A Grace That Overwhelms Me

“To live by grace means to acknowledge my whole life story, the light side and the dark. In admitting my shadow side I learn who I am and what God’s grace means.”

― Brennan Manning

Perhaps there are a few things we need to more fully grasp. There is a real and definite, ‘life of grace.’ And it’s a whole lot more than a polished niceness or an agreeable congeniality.  It is Grace, and when you do connect with it, it’s like touching a bare wire. The first time— don’t be surprised if it throws across the room– figuratively speaking.

There is a special perception of grace.  We must locate it and then live off its fatness. One of my favorite authors, Anne Lamott wrote,

“I do not understand the mystery of grace –” only that it meets us where we are and does not leave us where it found us.”

After just several sentences of writing this post, I simply come to this same place.  I know precisely what grace is (but I can’t tell you.) I would like to, very very much. It simply is beyond a definition, and yet, I can tell you it is real. When you reach out and grab it, you suddenly realize that you have been ‘taken apart,’ and then reassembled in a changed way.

Manning talks about “acknowledging my whole life story.” There are very dark times, times when we promoted and revelled in our personal evil. I can tell you of many things in my own behavior that would curl your hair, or demand justice be done.

But the ‘light-part’ needs to be recognized.  It does exist. But unquestionably I have done much more evil than good. On my knees recently, I’ve realized I have committed more sin as a believer— than I ever did in my darkness, before Christ. I was completely overwhelmed.

### Written tasks
1. Repeat the post on grace above from "After just several" to "was completely overwhelmed.", switching "hair" to "toes".
2. Pick up the post on grace above after its final sentence and keep writing it.

### Dataset excerpts
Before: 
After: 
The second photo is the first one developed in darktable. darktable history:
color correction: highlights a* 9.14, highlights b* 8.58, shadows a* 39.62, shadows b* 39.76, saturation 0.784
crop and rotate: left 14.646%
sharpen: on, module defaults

### Exercise results
1.
After just several sentences of writing this post, I simply come to this same place.  I know precisely what grace is (but I can’t tell you.) I would like to, very very much. It simply is beyond a definition, and yet, I can tell you it is real. When you reach out and grab it, you suddenly realize that you have been ‘taken apart,’ and then reassembled in a changed way.

Manning talks about “acknowledging my whole life story.” There are very dark times, times when we promoted and revelled in our personal evil. I can tell you of many things in my own behavior that would curl your toes, or demand justice be done.

But the ‘light-part’ needs to be recognized.  It does exist. But unquestionably I have done much more evil than good. On my knees recently, I’ve realized I have committed more sin as a believer— than I ever did in my darkness, before Christ. I was completely overwhelmed.

2.
As I get familiar with my evil, it really schools me. It drops me into God’s classroom of grace. He tutors me, over and over. I learn of mercy, and grace, love and kindness. All which can only be decrypted by one simple word, “undeserved.” If you know that single word, heaven itself will open up like a golden sardine can.

But all of it pivots on grace.  Grace was the total reason it all happened like it did.

“For you know the grace of our Lord Jesus Christ, that though he was rich, yet for your sake he became poor, so that you by his poverty might become rich.” 2 Corinthians 8:9, ESV

“You are familiar with the generosity of our Master, Jesus Christ. Rich as he was, he gave it all away for us—in one stroke he became poor and we became rich.”  The Message

One more thing: Sometimes we need a dramatic change in our perception of the truth. What I mean is this. When we accept Jesus as our Savior, we’re often drawn to more systematic and theological specifics. We want to read all about—

  • End Times,
  • the Trinity,
  • the doctrine of healing/tongues,
  • the proper formula to speak at baptism,
  • women in ministry, and the like.

This is all well and good. We need to understand the fundamentals. Doctrine is important.

But just maybe what we really should do is think about—

  • forgiveness,
  • kindness,
  • servanthood,
  • faithfulness,
  • evangelism,
  • prayer

We often make small things big, and big things small.  We really should understand the ‘density’ of things spiritual. Let’s put our discipleship into perspective. To study something out isn’t the same as seeking God’s face, and grace.

Grace is one of those things for us; it is quite “amazing.” In it is such beauty and perfection— men could never, ever dream it up. It’s like an ocean where a child can splash, and yet it’s depths are still unfathomed and unexplored. God’s grace, in its truest sense, is eternally profound.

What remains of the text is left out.